[Dataset entries]
+ + + + +

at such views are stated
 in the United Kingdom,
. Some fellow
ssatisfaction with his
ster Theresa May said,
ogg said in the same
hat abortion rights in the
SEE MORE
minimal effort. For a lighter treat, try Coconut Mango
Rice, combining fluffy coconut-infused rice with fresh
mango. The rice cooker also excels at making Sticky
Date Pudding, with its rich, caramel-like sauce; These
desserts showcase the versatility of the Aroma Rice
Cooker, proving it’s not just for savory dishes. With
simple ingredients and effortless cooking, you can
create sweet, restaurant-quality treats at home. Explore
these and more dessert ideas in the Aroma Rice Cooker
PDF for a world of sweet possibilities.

+ + + + +

** What to produce **
Give all of the entries again, word for word.

** Solution for this task **
at such views are stated
 in the United Kingdom,
. Some fellow
ssatisfaction with his
ster Theresa May said,
ogg said in the same
hat abortion rights in the
SEE MORE
minimal effort. For a lighter treat, try Coconut Mango
Rice, combining fluffy coconut-infused rice with fresh
mango. The rice cooker also excels at making Sticky
Date Pudding, with its rich, caramel-like sauce; These
desserts showcase the versatility of the Aroma Rice
Cooker, proving it’s not just for savory dishes. With
simple ingredients and effortless cooking, you can
create sweet, restaurant-quality treats at home. Explore
these and more dessert ideas in the Aroma Rice Cooker
PDF for a world of sweet possibilities.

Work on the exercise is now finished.